▶ _PROBLEM_: The entries that follow need to be printed exactly as they are, minus any pictures.

▶ _ENTRIES SHOWN_:
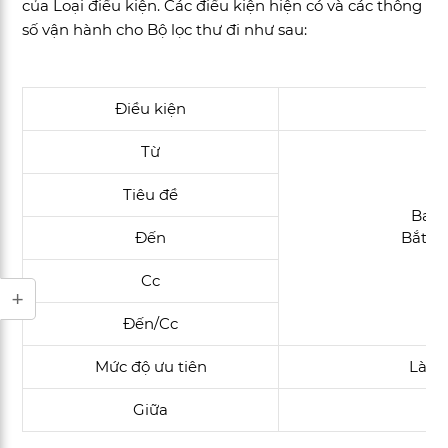
của Loại điều kiện. Các điều kiện hiện có và các thông
số vận hành cho Bộ lọc thư đi như sau:
Điều kiện
T
Từ
Tiêu đề
Bao 
Đến
Bắt đầ
Cc
Đến/Cc
Mức độ ưu tiên
Là, L
Giữa
Ng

▶ _OUTPUT OF THE TASK_:
của Loại điều kiện. Các điều kiện hiện có và các thông
số vận hành cho Bộ lọc thư đi như sau:
Điều kiện
T
Từ
Tiêu đề
Bao 
Đến
Bắt đầ
Cc
Đến/Cc
Mức độ ưu tiên
Là, L
Giữa
Ng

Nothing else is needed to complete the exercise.